What is wrong with printf("%llx")?

Untitled picture Untitled · Dec 28, 2012 · Viewed 24k times · Source

I have this piece of code that is challenging all my knowledge of C. Here I have :

int main(void){
    unsigned long long int massage ;

    scanf("%llX", &massage); //input: 0x1234567890abcdef
    printf("%llX", massage);
    return 0;
}

On my "64bit - Corei5 - Fedora - GCC" it prints out exactly what I fed it. but on my buddy's system (32bit, MS XP, MinGW) it prints 90ABCDEF. I don't understand why. does anyone know?

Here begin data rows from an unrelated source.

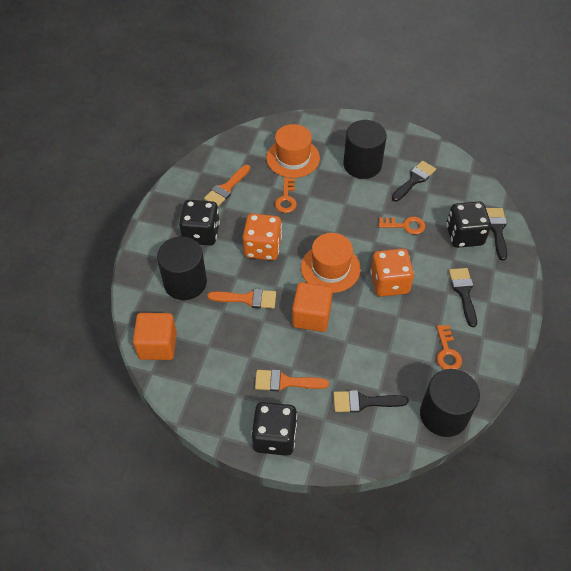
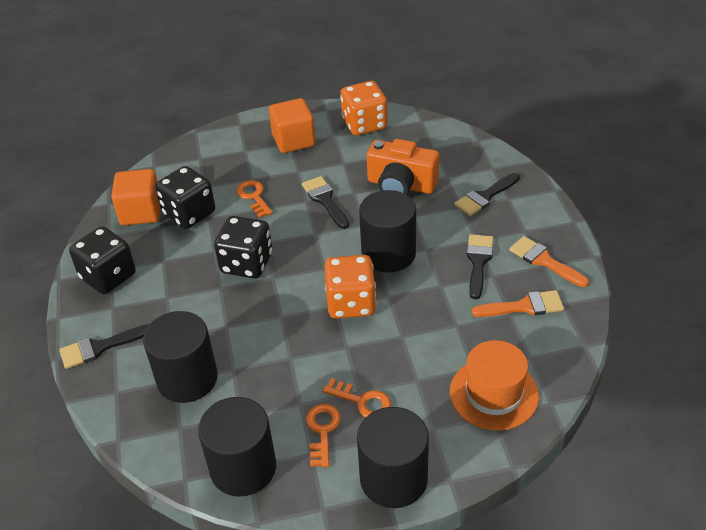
black cylinder: [157,237,207,300] [343,120,387,179] [420,369,480,437] = 3 -> [143,311,218,403] [198,397,276,497] [357,407,429,508] [359,190,416,273] = 4
orange brush: [204,165,250,206] [208,289,276,309] [255,370,329,392] = 3 -> [471,290,564,317] [509,236,589,287] = 2
orange camera: none = 0 -> [367,139,439,195] = 1
orange hat: [266,124,320,178] [301,233,361,293] = 2 -> [450,340,539,431] = 1

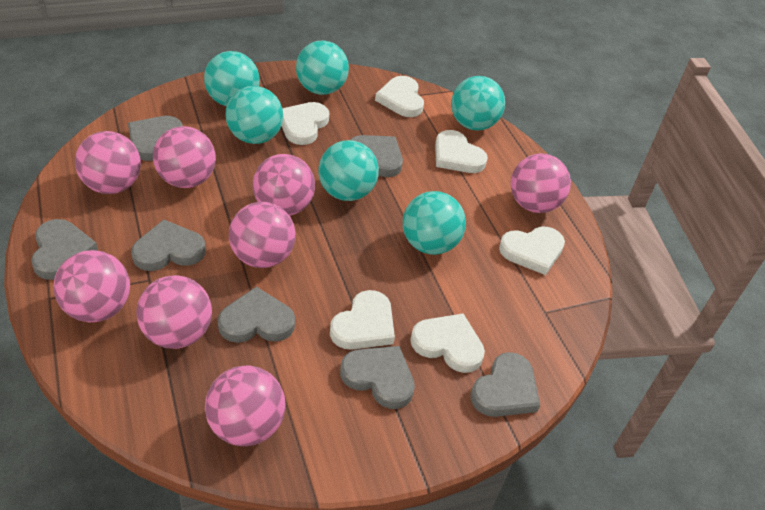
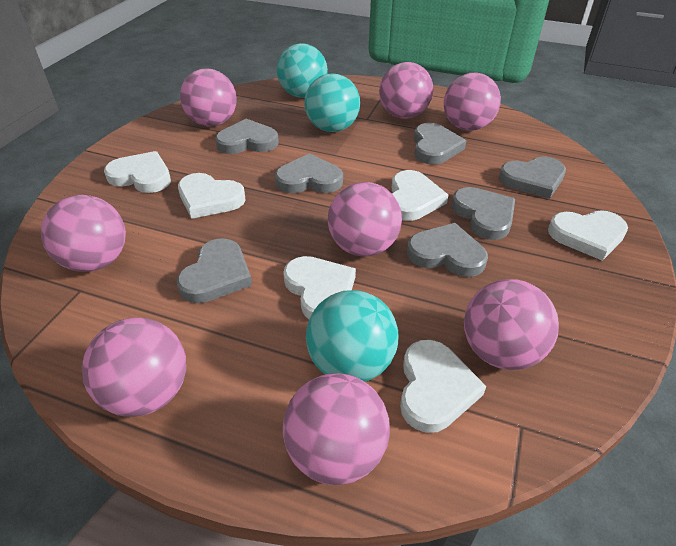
turquoise ball: [204,51,260,106] [225,86,283,144] [296,40,349,95] [318,140,379,201] [403,191,466,255] [451,76,505,131] = 6 -> [277,43,328,98] [304,73,360,132] [306,290,399,382] = 3

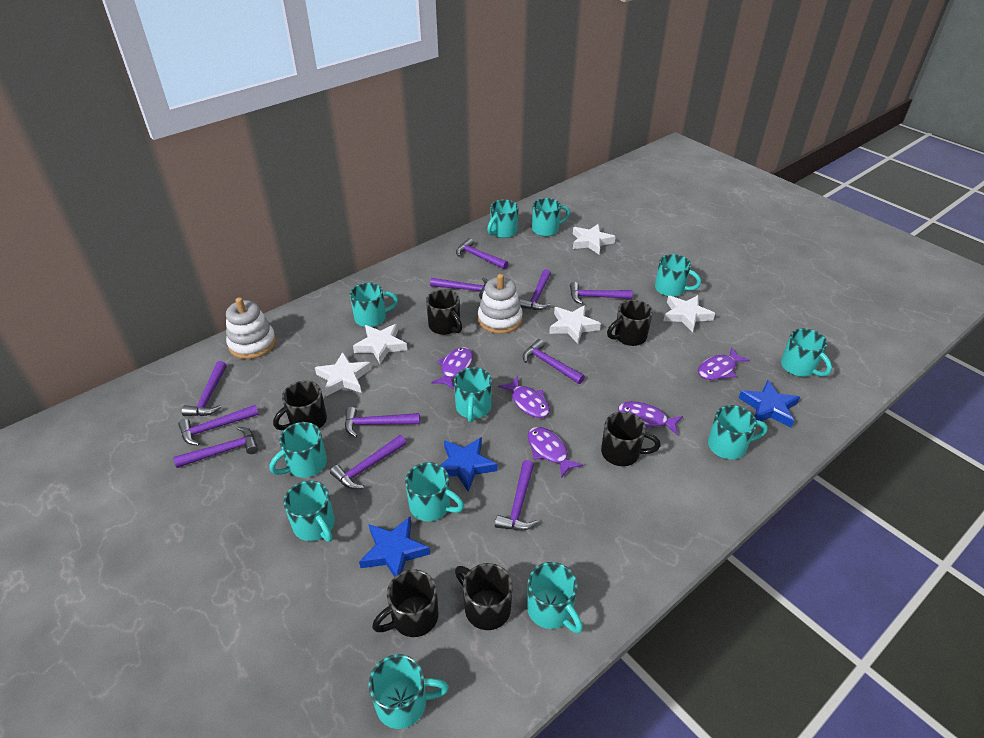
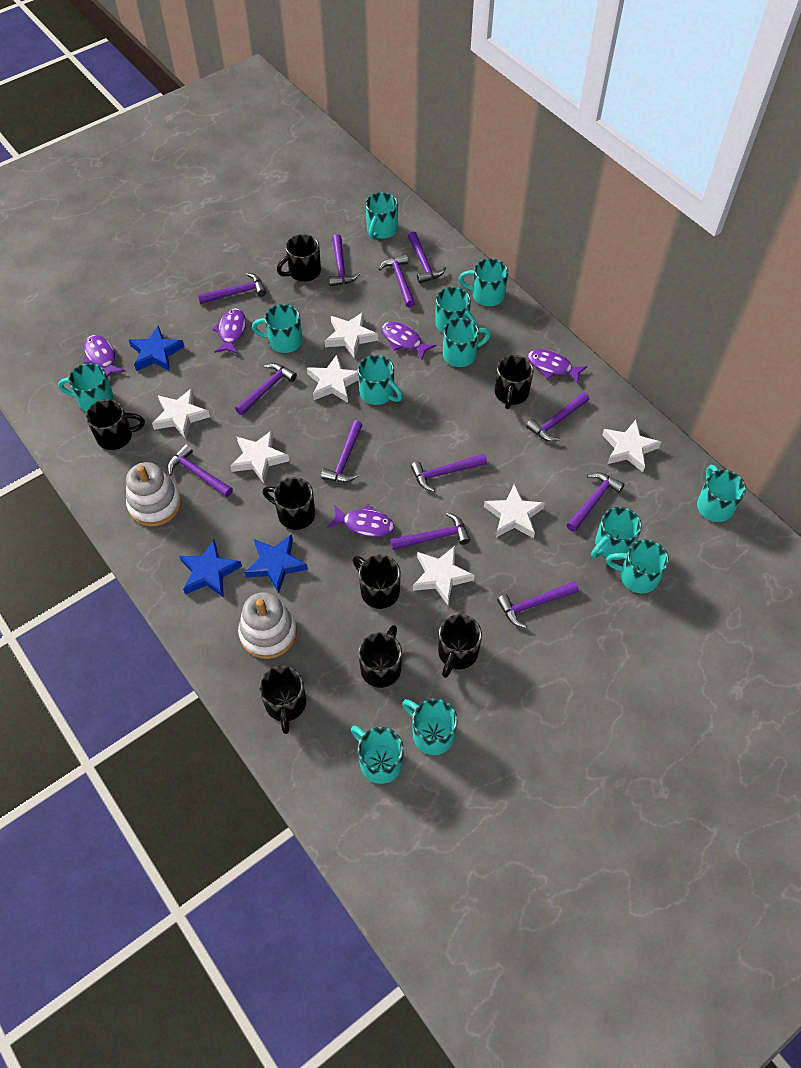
black mug: [273,381,327,430] [372,569,438,637] [426,289,462,335] [455,563,513,630] [601,411,661,466] [607,300,653,346] = 6 -> [86,399,145,450] [259,666,306,734] [263,477,315,530] [277,234,321,282] [353,555,400,609] [358,625,402,688] [438,614,482,678] [495,355,534,409] = 8
purple hammer: [173,427,258,468] [178,405,259,446] [182,361,227,416] [330,435,406,489] [345,407,420,437] [430,277,488,299] [456,238,508,269] [495,460,538,531] [520,269,551,310] [523,339,585,384] [570,282,633,304] = 11 -> [168,444,233,497] [197,273,266,304] [235,363,297,415] [321,420,362,482] [329,234,360,286] [379,254,415,308] [390,513,470,550] [408,231,446,283] [411,454,487,492] [497,581,579,628] [526,392,590,442] [567,472,625,532] = 12
white star: [315,352,372,396] [353,324,407,364] [549,305,601,344] [573,224,616,254] [663,295,715,333] = 5 -> [152,388,210,439] [230,430,289,483] [307,355,358,403] [325,312,378,359] [413,546,475,605] [484,484,545,538] [602,420,661,472] = 7

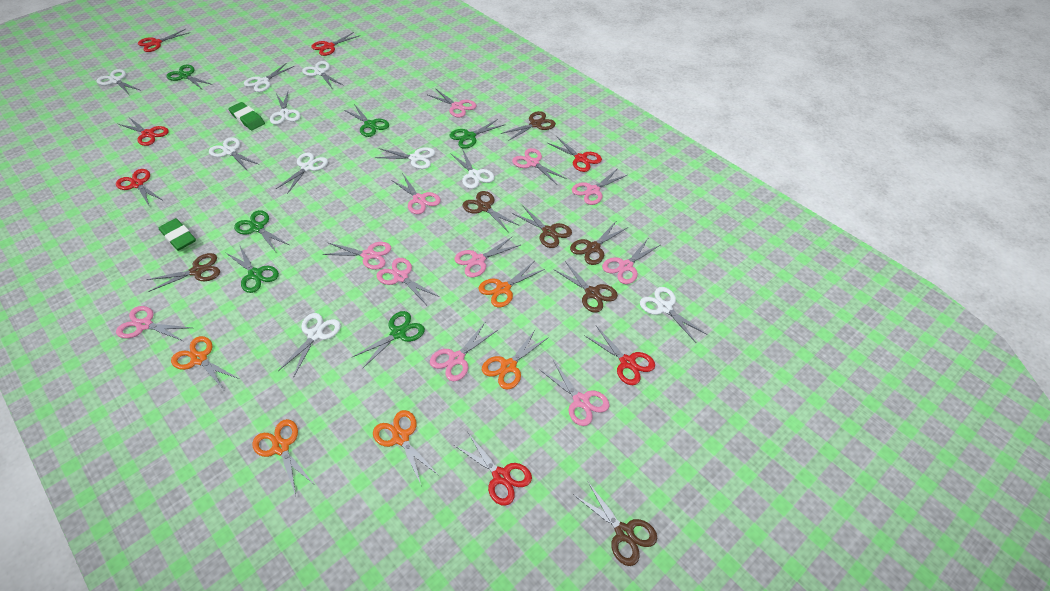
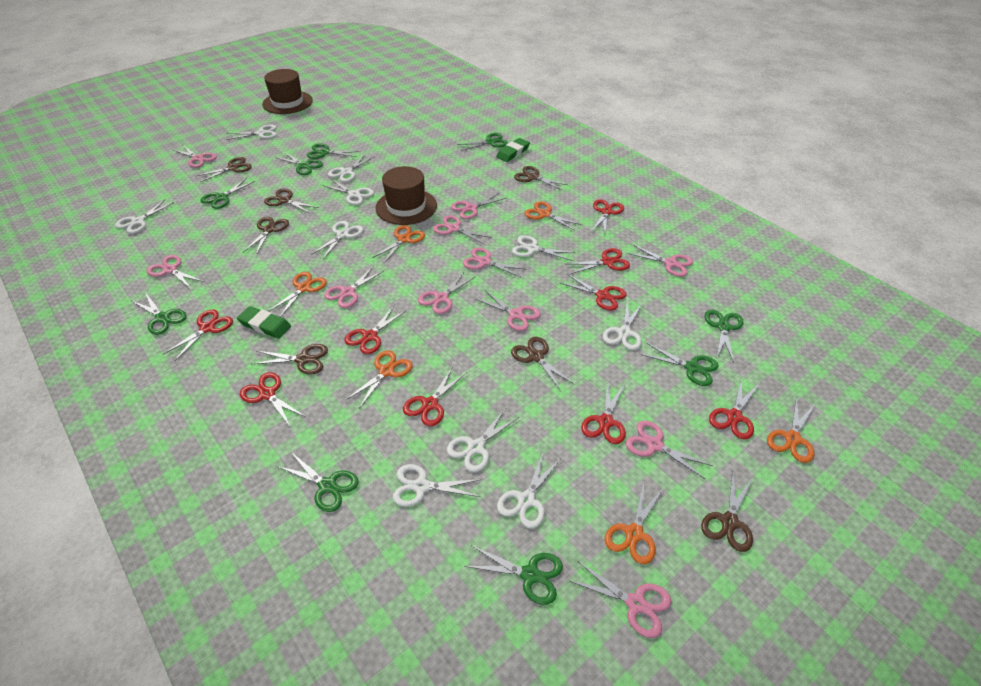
brown hat: none = 0 -> [262,69,313,114] [375,166,437,225] = 2
green scissors: [166,65,213,89] [225,246,279,293] [234,210,289,252] [344,104,389,137] [353,311,425,368] [450,119,504,149] = 6 -> [132,292,187,335] [200,178,255,209] [275,152,323,175] [277,451,359,512] [307,143,360,159] [457,133,508,151] [464,546,563,605] [641,343,719,386] [705,309,743,362] = 9
orange scissors: [171,336,239,390] [252,419,314,496] [373,410,438,484] [478,261,545,307] [482,329,549,389] = 5 -> [268,272,327,317] [346,350,413,409] [372,225,425,263] [524,201,582,231] [605,482,664,564] [767,397,815,463] = 6
red scissors: [116,169,164,206] [118,118,169,146] [138,29,189,52] [311,32,360,56] [454,433,532,506] [548,137,602,172] [584,326,655,385] = 7 -> [163,309,233,361] [240,372,306,426] [344,305,407,354] [403,366,467,427] [559,274,627,311] [568,248,630,274] [581,382,626,444] [591,199,624,235] [709,377,759,440] = 9

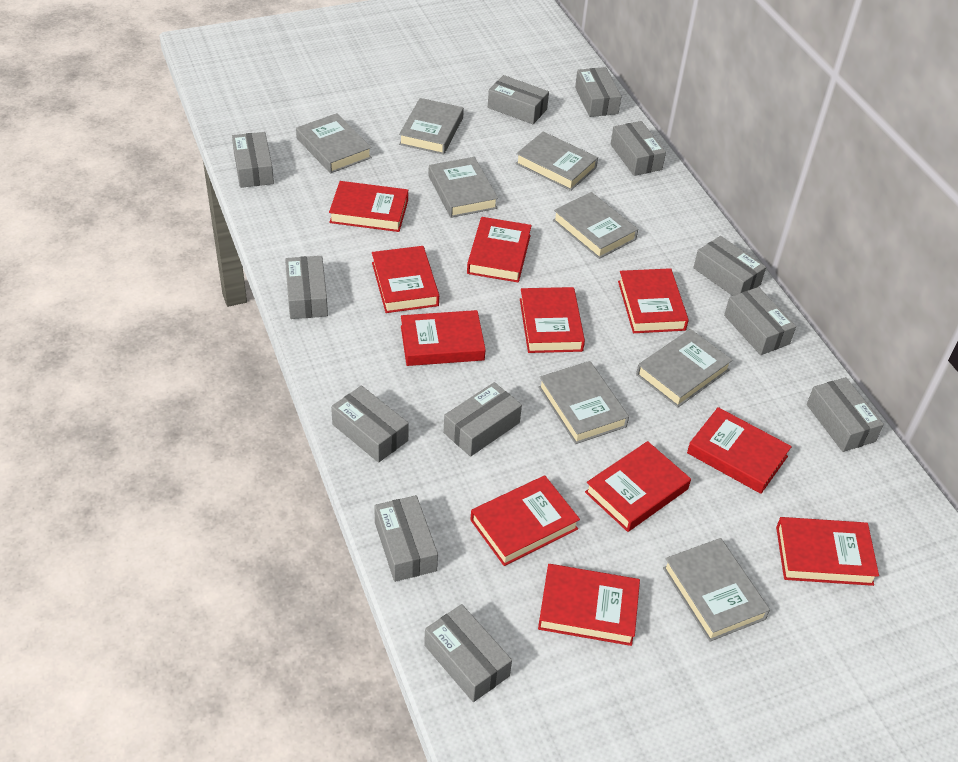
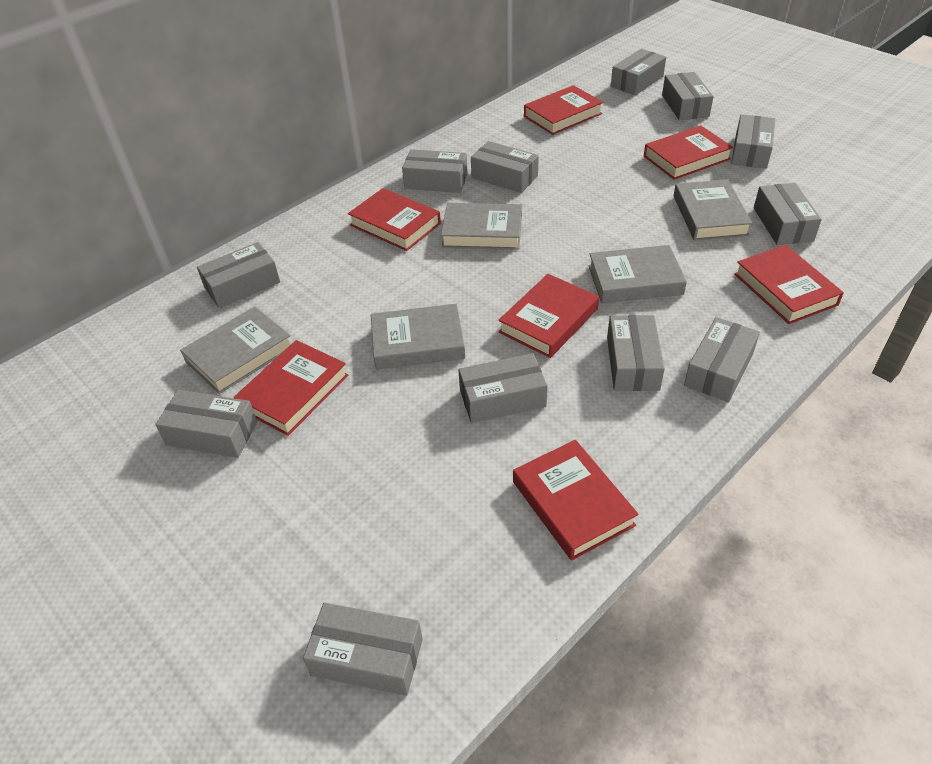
grey book: [296,113,372,173] [399,98,464,155] [428,157,498,218] [515,131,598,191] [538,361,629,444] [553,192,638,259] [636,329,733,407] [663,538,770,642] = 8 -> [180,307,291,394] [371,304,465,370] [441,203,522,250] [588,245,687,303] [674,179,752,241] = 5
red book: [329,181,408,232] [372,246,439,313] [401,310,486,366] [467,217,532,282] [471,475,580,566] [520,287,585,353] [538,564,640,646] [585,441,691,532] [618,268,689,333] [687,407,792,494] [776,517,879,586] = 11 -> [234,340,348,436] [348,188,441,251] [498,274,599,358] [513,440,639,561] [524,85,603,135] [644,125,733,180] [734,245,844,324] = 7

BTW: sizeof(unsigned long long int) on his system is 8.

Answer

ruakh picture ruakh · Dec 28, 2012

The issue is a discrepancy between what the compiler believes (as reflected in sizeof: sizeof(unsigned long long int) is evaluated at compile-time) and what the run-time library believes (as reflected in printf: the printf function is called at run-time, so that's when its format-specifiers take effect).

According to "C99" in the MinGW documentation:

GCC does not include a C runtime library. This is supplied by the platform. The MinGW port of GCC uses Microsoft's original (old) Visual C runtime, MSVCRT, which was targeted by Microsoft Visual Studio 6 (released in 1998).

[…]

Because MinGW relies on MSVCRT, it has many of the same limitations and quirks with compatibility as Visual Studio 6. You should assume that MinGW applications cannot rely on C99 behaviour, only on C89. For example, the newer format characters in printf like %a and %ll are not supported, although there exists a workaround for %ll.

(The workaround that it mentions is to use I64 instead of ll: so, %I64X. Annoyingly, at least on my system, GCC will issue a warning when it sees that in a literal format-string, because it assumes it'll have a better run-time library.)